**Collected data:**

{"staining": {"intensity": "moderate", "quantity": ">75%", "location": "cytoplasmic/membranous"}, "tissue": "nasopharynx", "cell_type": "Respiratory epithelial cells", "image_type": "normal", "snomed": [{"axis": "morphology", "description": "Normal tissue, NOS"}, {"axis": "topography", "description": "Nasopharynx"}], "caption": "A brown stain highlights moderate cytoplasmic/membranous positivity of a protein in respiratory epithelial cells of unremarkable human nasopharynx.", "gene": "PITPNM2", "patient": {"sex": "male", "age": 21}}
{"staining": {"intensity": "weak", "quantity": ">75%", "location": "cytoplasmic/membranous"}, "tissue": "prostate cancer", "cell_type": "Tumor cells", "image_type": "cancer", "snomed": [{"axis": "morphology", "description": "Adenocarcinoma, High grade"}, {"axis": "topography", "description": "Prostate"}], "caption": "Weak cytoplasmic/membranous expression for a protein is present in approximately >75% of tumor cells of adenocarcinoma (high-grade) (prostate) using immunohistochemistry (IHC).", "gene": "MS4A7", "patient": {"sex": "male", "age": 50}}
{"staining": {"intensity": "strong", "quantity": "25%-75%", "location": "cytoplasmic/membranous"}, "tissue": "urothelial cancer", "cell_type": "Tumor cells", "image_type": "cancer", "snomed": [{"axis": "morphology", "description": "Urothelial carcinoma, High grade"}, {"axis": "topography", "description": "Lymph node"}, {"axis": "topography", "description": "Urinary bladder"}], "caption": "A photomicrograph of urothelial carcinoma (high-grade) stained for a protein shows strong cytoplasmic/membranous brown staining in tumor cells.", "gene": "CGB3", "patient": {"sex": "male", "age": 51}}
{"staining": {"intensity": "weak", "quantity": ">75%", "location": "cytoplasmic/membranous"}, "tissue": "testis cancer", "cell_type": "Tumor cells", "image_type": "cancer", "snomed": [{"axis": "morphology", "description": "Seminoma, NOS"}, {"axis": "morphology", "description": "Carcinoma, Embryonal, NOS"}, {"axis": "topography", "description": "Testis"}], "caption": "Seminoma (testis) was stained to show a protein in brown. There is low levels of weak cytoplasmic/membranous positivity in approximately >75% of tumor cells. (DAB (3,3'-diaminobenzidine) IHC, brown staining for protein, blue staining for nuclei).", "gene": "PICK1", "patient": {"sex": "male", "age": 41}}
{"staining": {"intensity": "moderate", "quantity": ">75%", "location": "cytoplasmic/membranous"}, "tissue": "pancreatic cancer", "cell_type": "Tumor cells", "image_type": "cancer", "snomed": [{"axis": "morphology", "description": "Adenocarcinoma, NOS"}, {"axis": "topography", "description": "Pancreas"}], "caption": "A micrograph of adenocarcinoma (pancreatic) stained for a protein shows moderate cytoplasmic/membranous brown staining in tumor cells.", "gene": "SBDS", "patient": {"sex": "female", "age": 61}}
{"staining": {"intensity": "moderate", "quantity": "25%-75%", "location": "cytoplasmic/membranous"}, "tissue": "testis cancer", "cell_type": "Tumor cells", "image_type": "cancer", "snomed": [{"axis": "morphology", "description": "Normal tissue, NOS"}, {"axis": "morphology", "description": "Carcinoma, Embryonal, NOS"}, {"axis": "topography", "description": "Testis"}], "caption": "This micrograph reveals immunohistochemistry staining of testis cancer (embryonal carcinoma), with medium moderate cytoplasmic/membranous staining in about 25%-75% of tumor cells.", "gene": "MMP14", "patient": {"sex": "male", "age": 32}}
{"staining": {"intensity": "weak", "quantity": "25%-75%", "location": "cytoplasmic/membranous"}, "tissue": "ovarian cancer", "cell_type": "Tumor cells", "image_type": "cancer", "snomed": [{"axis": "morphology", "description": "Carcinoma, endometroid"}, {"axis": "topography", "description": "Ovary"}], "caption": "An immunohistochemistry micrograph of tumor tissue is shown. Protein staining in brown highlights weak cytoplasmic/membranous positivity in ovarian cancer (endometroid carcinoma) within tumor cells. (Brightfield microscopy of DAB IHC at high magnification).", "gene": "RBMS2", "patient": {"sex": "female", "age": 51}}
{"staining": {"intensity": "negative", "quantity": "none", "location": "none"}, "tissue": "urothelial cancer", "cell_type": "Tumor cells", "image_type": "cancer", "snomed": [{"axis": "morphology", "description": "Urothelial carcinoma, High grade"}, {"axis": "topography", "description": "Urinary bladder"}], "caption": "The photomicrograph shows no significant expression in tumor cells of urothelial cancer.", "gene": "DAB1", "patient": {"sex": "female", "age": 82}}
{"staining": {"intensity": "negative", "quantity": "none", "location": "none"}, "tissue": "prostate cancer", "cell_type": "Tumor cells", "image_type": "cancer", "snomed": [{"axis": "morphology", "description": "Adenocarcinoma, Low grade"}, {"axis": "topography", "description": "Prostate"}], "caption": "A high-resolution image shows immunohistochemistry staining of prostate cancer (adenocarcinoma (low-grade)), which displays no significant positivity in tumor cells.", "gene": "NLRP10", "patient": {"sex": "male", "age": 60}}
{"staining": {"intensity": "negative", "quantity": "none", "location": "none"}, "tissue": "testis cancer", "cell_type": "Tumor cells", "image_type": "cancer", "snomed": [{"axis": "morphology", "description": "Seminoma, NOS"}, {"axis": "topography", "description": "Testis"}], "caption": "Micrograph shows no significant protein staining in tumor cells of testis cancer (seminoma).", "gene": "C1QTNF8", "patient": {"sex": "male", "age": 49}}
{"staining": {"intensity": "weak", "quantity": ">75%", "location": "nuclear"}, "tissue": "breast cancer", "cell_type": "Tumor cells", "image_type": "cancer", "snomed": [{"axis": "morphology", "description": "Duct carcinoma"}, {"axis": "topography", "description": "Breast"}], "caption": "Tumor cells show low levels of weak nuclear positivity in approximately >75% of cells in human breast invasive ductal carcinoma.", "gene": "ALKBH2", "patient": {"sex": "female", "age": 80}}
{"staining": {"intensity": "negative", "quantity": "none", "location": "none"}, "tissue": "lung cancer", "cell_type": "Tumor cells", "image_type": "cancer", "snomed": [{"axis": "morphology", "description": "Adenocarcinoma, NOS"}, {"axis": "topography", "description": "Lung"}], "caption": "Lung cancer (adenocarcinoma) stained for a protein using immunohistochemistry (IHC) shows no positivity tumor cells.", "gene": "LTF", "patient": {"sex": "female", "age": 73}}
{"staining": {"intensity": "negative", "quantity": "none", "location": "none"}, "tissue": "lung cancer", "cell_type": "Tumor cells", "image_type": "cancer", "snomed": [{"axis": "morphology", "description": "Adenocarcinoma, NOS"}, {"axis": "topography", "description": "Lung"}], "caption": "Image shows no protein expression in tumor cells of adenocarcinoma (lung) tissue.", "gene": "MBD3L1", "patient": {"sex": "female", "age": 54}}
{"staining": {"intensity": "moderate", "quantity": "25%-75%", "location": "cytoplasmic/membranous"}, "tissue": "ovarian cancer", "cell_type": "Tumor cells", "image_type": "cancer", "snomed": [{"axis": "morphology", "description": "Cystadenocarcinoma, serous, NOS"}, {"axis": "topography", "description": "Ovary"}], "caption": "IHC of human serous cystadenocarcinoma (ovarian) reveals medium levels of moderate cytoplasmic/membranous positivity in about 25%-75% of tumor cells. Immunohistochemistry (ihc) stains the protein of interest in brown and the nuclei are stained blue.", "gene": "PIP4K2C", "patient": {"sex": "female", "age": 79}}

**Problem to work on:**
Return every record, word for word.

**Answer box:**
{"staining": {"intensity": "moderate", "quantity": ">75%", "location": "cytoplasmic/membranous"}, "tissue": "nasopharynx", "cell_type": "Respiratory epithelial cells", "image_type": "normal", "snomed": [{"axis": "morphology", "description": "Normal tissue, NOS"}, {"axis": "topography", "description": "Nasopharynx"}], "caption": "A brown stain highlights moderate cytoplasmic/membranous positivity of a protein in respiratory epithelial cells of unremarkable human nasopharynx.", "gene": "PITPNM2", "patient": {"sex": "male", "age": 21}}
{"staining": {"intensity": "weak", "quantity": ">75%", "location": "cytoplasmic/membranous"}, "tissue": "prostate cancer", "cell_type": "Tumor cells", "image_type": "cancer", "snomed": [{"axis": "morphology", "description": "Adenocarcinoma, High grade"}, {"axis": "topography", "description": "Prostate"}], "caption": "Weak cytoplasmic/membranous expression for a protein is present in approximately >75% of tumor cells of adenocarcinoma (high-grade) (prostate) using immunohistochemistry (IHC).", "gene": "MS4A7", "patient": {"sex": "male", "age": 50}}
{"staining": {"intensity": "strong", "quantity": "25%-75%", "location": "cytoplasmic/membranous"}, "tissue": "urothelial cancer", "cell_type": "Tumor cells", "image_type": "cancer", "snomed": [{"axis": "morphology", "description": "Urothelial carcinoma, High grade"}, {"axis": "topography", "description": "Lymph node"}, {"axis": "topography", "description": "Urinary bladder"}], "caption": "A photomicrograph of urothelial carcinoma (high-grade) stained for a protein shows strong cytoplasmic/membranous brown staining in tumor cells.", "gene": "CGB3", "patient": {"sex": "male", "age": 51}}
{"staining": {"intensity": "weak", "quantity": ">75%", "location": "cytoplasmic/membranous"}, "tissue": "testis cancer", "cell_type": "Tumor cells", "image_type": "cancer", "snomed": [{"axis": "morphology", "description": "Seminoma, NOS"}, {"axis": "morphology", "description": "Carcinoma, Embryonal, NOS"}, {"axis": "topography", "description": "Testis"}], "caption": "Seminoma (testis) was stained to show a protein in brown. There is low levels of weak cytoplasmic/membranous positivity in approximately >75% of tumor cells. (DAB (3,3'-diaminobenzidine) IHC, brown staining for protein, blue staining for nuclei).", "gene": "PICK1", "patient": {"sex": "male", "age": 41}}
{"staining": {"intensity": "moderate", "quantity": ">75%", "location": "cytoplasmic/membranous"}, "tissue": "pancreatic cancer", "cell_type": "Tumor cells", "image_type": "cancer", "snomed": [{"axis": "morphology", "description": "Adenocarcinoma, NOS"}, {"axis": "topography", "description": "Pancreas"}], "caption": "A micrograph of adenocarcinoma (pancreatic) stained for a protein shows moderate cytoplasmic/membranous brown staining in tumor cells.", "gene": "SBDS", "patient": {"sex": "female", "age": 61}}
{"staining": {"intensity": "moderate", "quantity": "25%-75%", "location": "cytoplasmic/membranous"}, "tissue": "testis cancer", "cell_type": "Tumor cells", "image_type": "cancer", "snomed": [{"axis": "morphology", "description": "Normal tissue, NOS"}, {"axis": "morphology", "description": "Carcinoma, Embryonal, NOS"}, {"axis": "topography", "description": "Testis"}], "caption": "This micrograph reveals immunohistochemistry staining of testis cancer (embryonal carcinoma), with medium moderate cytoplasmic/membranous staining in about 25%-75% of tumor cells.", "gene": "MMP14", "patient": {"sex": "male", "age": 32}}
{"staining": {"intensity": "weak", "quantity": "25%-75%", "location": "cytoplasmic/membranous"}, "tissue": "ovarian cancer", "cell_type": "Tumor cells", "image_type": "cancer", "snomed": [{"axis": "morphology", "description": "Carcinoma, endometroid"}, {"axis": "topography", "description": "Ovary"}], "caption": "An immunohistochemistry micrograph of tumor tissue is shown. Protein staining in brown highlights weak cytoplasmic/membranous positivity in ovarian cancer (endometroid carcinoma) within tumor cells. (Brightfield microscopy of DAB IHC at high magnification).", "gene": "RBMS2", "patient": {"sex": "female", "age": 51}}
{"staining": {"intensity": "negative", "quantity": "none", "location": "none"}, "tissue": "urothelial cancer", "cell_type": "Tumor cells", "image_type": "cancer", "snomed": [{"axis": "morphology", "description": "Urothelial carcinoma, High grade"}, {"axis": "topography", "description": "Urinary bladder"}], "caption": "The photomicrograph shows no significant expression in tumor cells of urothelial cancer.", "gene": "DAB1", "patient": {"sex": "female", "age": 82}}
{"staining": {"intensity": "negative", "quantity": "none", "location": "none"}, "tissue": "prostate cancer", "cell_type": "Tumor cells", "image_type": "cancer", "snomed": [{"axis": "morphology", "description": "Adenocarcinoma, Low grade"}, {"axis": "topography", "description": "Prostate"}], "caption": "A high-resolution image shows immunohistochemistry staining of prostate cancer (adenocarcinoma (low-grade)), which displays no significant positivity in tumor cells.", "gene": "NLRP10", "patient": {"sex": "male", "age": 60}}
{"staining": {"intensity": "negative", "quantity": "none", "location": "none"}, "tissue": "testis cancer", "cell_type": "Tumor cells", "image_type": "cancer", "snomed": [{"axis": "morphology", "description": "Seminoma, NOS"}, {"axis": "topography", "description": "Testis"}], "caption": "Micrograph shows no significant protein staining in tumor cells of testis cancer (seminoma).", "gene": "C1QTNF8", "patient": {"sex": "male", "age": 49}}
{"staining": {"intensity": "weak", "quantity": ">75%", "location": "nuclear"}, "tissue": "breast cancer", "cell_type": "Tumor cells", "image_type": "cancer", "snomed": [{"axis": "morphology", "description": "Duct carcinoma"}, {"axis": "topography", "description": "Breast"}], "caption": "Tumor cells show low levels of weak nuclear positivity in approximately >75% of cells in human breast invasive ductal carcinoma.", "gene": "ALKBH2", "patient": {"sex": "female", "age": 80}}
{"staining": {"intensity": "negative", "quantity": "none", "location": "none"}, "tissue": "lung cancer", "cell_type": "Tumor cells", "image_type": "cancer", "snomed": [{"axis": "morphology", "description": "Adenocarcinoma, NOS"}, {"axis": "topography", "description": "Lung"}], "caption": "Lung cancer (adenocarcinoma) stained for a protein using immunohistochemistry (IHC) shows no positivity tumor cells.", "gene": "LTF", "patient": {"sex": "female", "age": 73}}
{"staining": {"intensity": "negative", "quantity": "none", "location": "none"}, "tissue": "lung cancer", "cell_type": "Tumor cells", "image_type": "cancer", "snomed": [{"axis": "morphology", "description": "Adenocarcinoma, NOS"}, {"axis": "topography", "description": "Lung"}], "caption": "Image shows no protein expression in tumor cells of adenocarcinoma (lung) tissue.", "gene": "MBD3L1", "patient": {"sex": "female", "age": 54}}
{"staining": {"intensity": "moderate", "quantity": "25%-75%", "location": "cytoplasmic/membranous"}, "tissue": "ovarian cancer", "cell_type": "Tumor cells", "image_type": "cancer", "snomed": [{"axis": "morphology", "description": "Cystadenocarcinoma, serous, NOS"}, {"axis": "topography", "description": "Ovary"}], "caption": "IHC of human serous cystadenocarcinoma (ovarian) reveals medium levels of moderate cytoplasmic/membranous positivity in about 25%-75% of tumor cells. Immunohistochemistry (ihc) stains the protein of interest in brown and the nuclei are stained blue.", "gene": "PIP4K2C", "patient": {"sex": "female", "age": 79}}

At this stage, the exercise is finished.